Give again, exactly as written, each line of the material below starting at the line that contains "right ankle: (383, 401, 18)" and ending at the line that contains "right ankle: (575, 406, 17)". Both ends count, and no other line does.

*Input data*
--------------------------------------------------

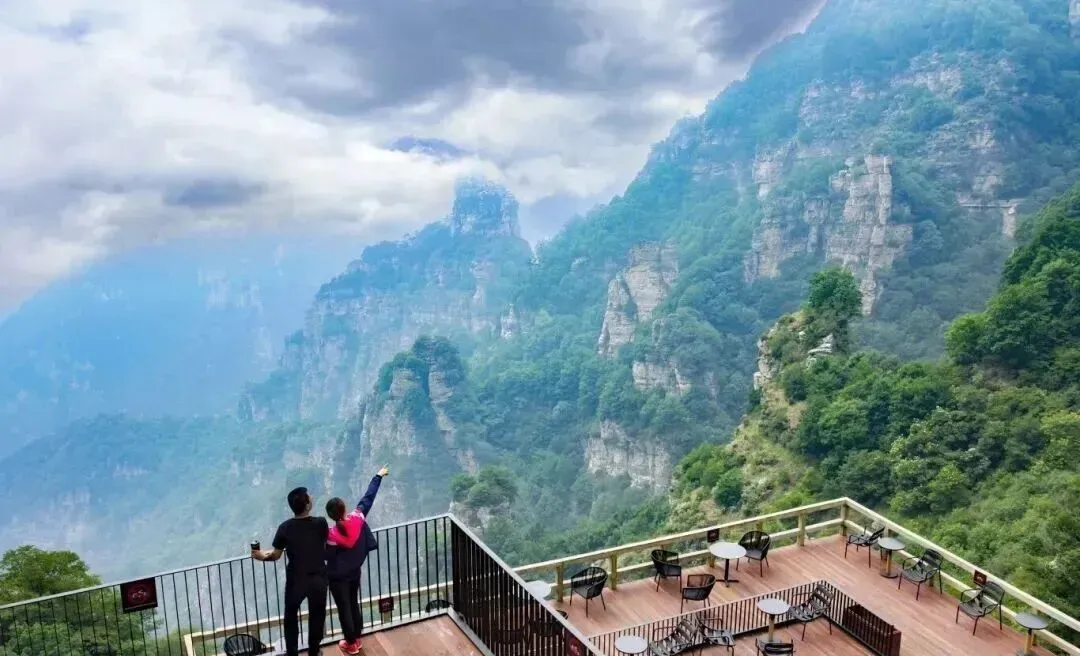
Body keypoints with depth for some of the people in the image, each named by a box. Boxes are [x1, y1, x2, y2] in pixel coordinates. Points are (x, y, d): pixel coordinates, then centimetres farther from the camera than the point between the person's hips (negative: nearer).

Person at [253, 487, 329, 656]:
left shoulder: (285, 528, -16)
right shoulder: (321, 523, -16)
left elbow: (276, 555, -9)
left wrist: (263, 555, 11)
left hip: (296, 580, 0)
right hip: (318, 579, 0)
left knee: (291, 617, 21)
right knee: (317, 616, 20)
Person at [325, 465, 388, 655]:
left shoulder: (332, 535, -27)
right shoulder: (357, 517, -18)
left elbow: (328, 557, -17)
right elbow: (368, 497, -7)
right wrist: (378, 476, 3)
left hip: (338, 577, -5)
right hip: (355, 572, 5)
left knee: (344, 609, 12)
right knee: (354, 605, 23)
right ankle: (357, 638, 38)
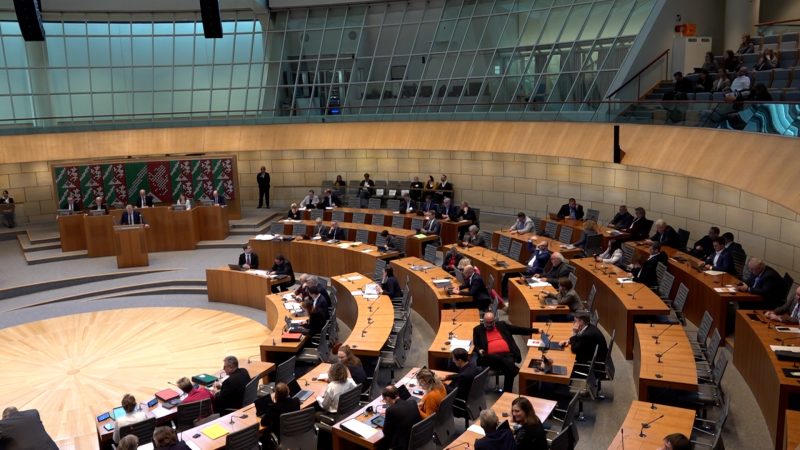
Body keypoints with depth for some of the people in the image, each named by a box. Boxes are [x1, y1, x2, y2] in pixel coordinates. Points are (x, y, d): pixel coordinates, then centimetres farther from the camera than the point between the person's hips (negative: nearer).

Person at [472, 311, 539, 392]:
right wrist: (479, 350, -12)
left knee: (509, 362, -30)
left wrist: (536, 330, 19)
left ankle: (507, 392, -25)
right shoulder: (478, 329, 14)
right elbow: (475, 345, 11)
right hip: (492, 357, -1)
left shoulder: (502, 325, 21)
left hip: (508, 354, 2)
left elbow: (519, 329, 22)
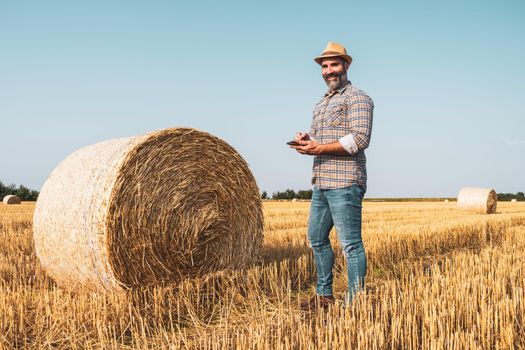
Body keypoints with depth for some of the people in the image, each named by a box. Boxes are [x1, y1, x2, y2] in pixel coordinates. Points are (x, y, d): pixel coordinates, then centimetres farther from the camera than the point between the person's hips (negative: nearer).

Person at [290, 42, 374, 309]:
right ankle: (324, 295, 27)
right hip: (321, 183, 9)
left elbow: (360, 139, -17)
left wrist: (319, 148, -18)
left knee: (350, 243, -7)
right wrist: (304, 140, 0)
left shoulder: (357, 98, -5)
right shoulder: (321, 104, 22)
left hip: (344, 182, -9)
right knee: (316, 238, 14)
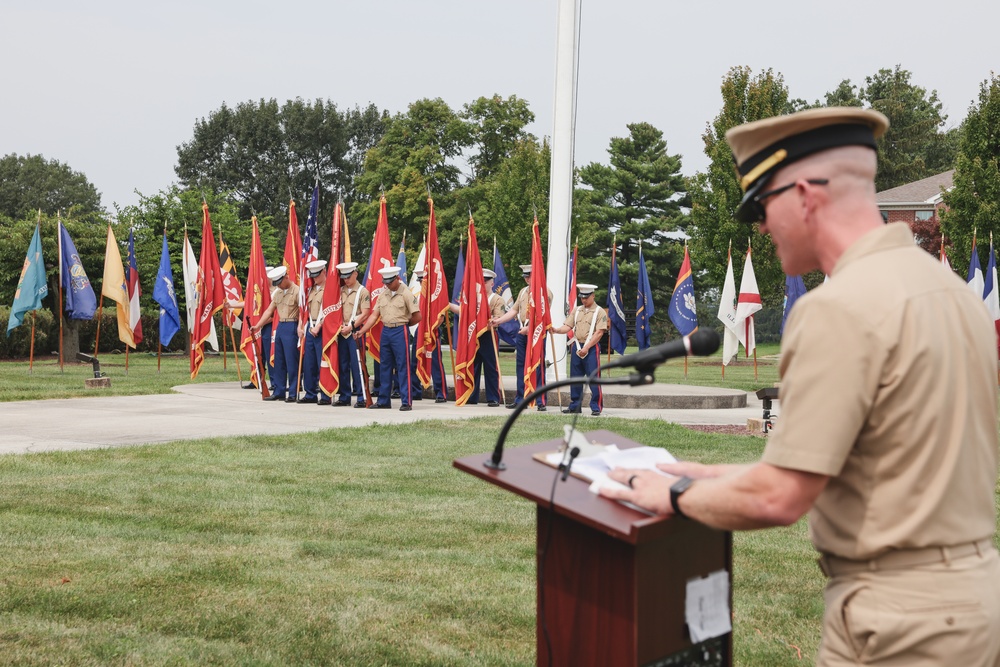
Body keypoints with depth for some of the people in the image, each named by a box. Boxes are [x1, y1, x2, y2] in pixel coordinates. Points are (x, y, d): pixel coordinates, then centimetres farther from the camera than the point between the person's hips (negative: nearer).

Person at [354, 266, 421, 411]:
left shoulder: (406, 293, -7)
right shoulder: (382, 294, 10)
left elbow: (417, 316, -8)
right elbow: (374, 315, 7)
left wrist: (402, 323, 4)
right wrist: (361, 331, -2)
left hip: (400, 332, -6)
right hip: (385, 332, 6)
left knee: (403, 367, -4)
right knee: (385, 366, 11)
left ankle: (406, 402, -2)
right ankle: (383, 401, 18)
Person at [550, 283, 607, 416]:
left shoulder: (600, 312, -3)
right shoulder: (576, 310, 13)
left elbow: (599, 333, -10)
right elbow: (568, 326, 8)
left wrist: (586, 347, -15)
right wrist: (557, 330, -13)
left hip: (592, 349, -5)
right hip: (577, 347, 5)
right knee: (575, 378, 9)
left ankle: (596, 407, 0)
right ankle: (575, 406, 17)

--------------------------------------------------

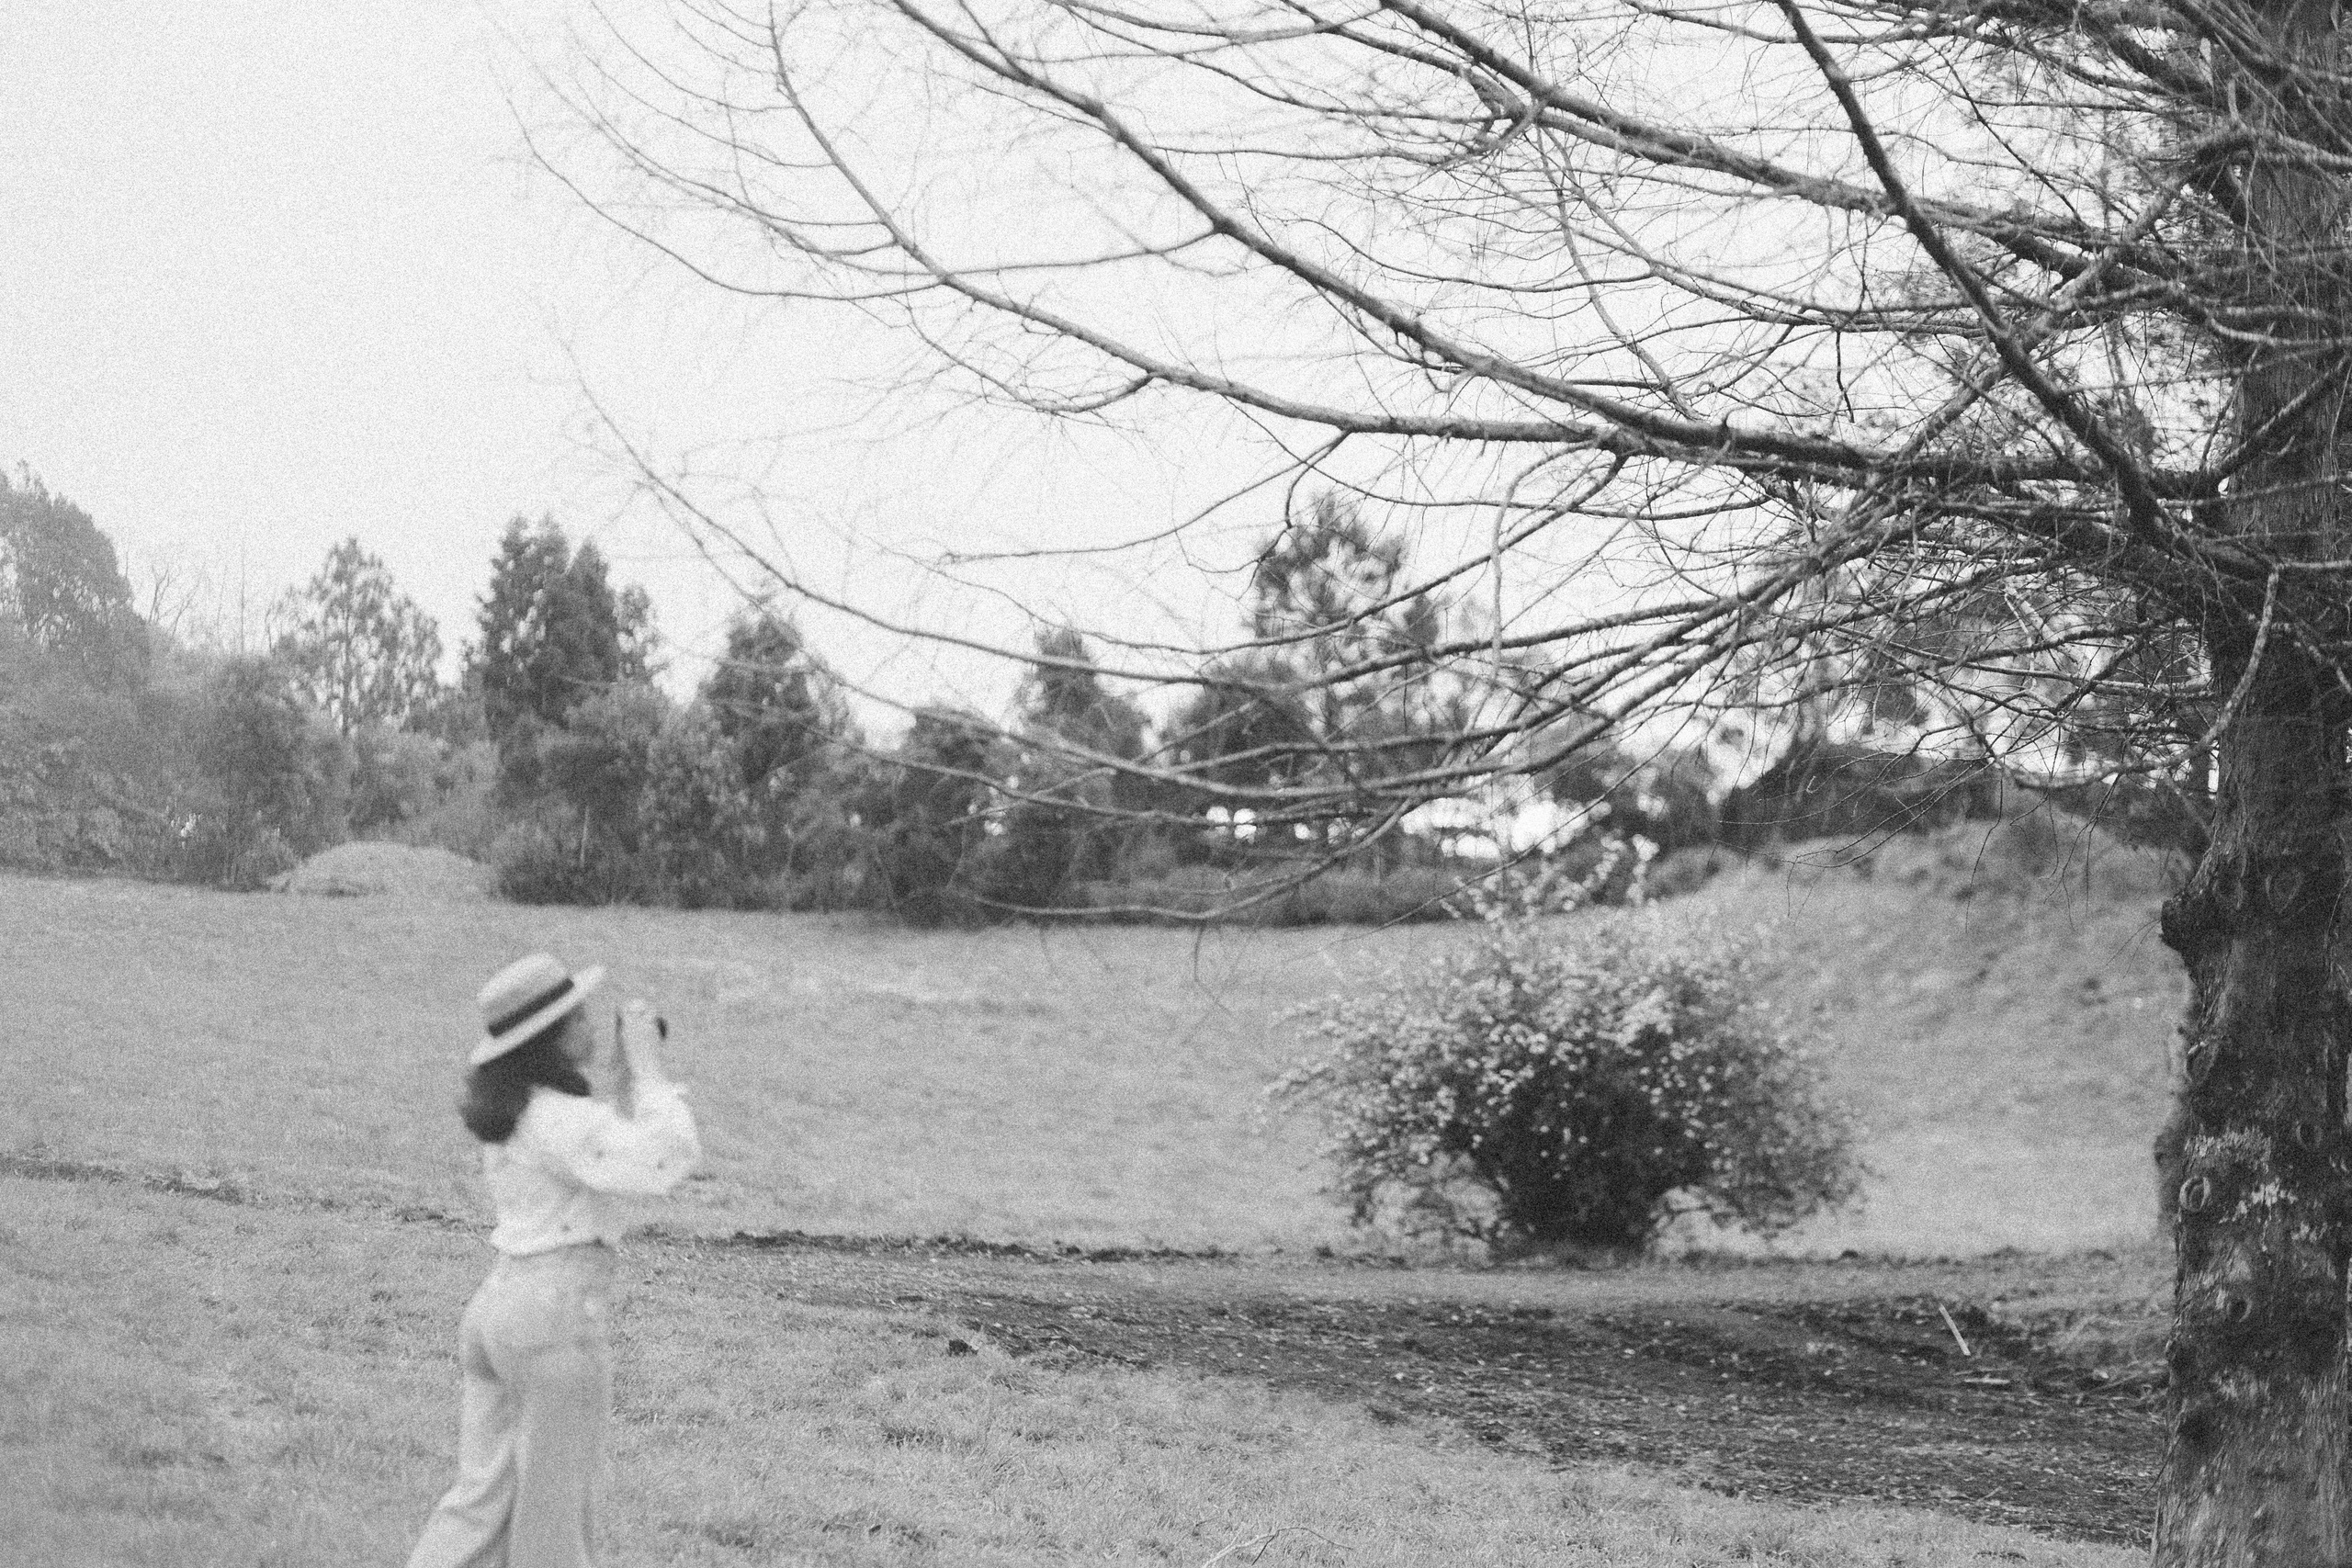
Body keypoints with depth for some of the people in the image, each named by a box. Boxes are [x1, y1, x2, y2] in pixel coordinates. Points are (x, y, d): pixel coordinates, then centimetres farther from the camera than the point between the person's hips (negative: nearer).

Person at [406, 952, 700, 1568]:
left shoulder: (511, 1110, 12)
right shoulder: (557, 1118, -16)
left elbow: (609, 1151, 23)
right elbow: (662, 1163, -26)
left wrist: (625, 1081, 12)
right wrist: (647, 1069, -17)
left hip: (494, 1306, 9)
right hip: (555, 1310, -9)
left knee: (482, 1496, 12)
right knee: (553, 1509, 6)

--------------------------------------------------

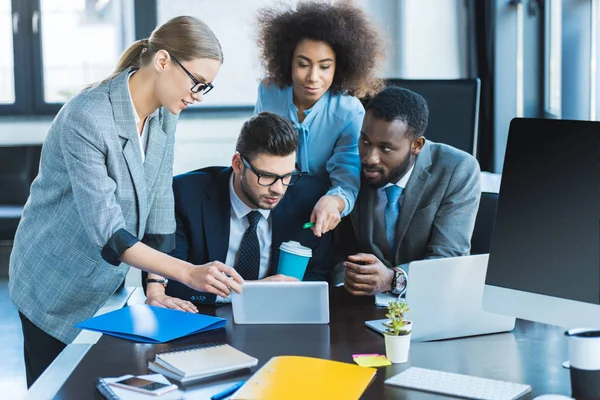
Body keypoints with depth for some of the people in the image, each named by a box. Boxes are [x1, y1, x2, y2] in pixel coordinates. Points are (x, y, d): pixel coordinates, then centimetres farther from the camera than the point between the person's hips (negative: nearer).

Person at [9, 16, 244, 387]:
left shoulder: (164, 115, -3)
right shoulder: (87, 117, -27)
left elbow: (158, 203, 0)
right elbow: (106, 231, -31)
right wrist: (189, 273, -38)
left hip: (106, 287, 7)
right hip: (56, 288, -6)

--------------------------------------------------

*Response*
right ankle: (383, 401, 18)
Person at [550, 283, 607, 416]:
left shoulder: (600, 312, -3)
right shoulder: (576, 310, 13)
left elbow: (599, 333, -10)
right elbow: (568, 326, 8)
left wrist: (586, 347, -15)
right wrist: (557, 330, -13)
left hip: (592, 349, -5)
right hip: (577, 347, 5)
right knee: (575, 378, 9)
left ankle: (596, 407, 0)
right ankle: (575, 406, 17)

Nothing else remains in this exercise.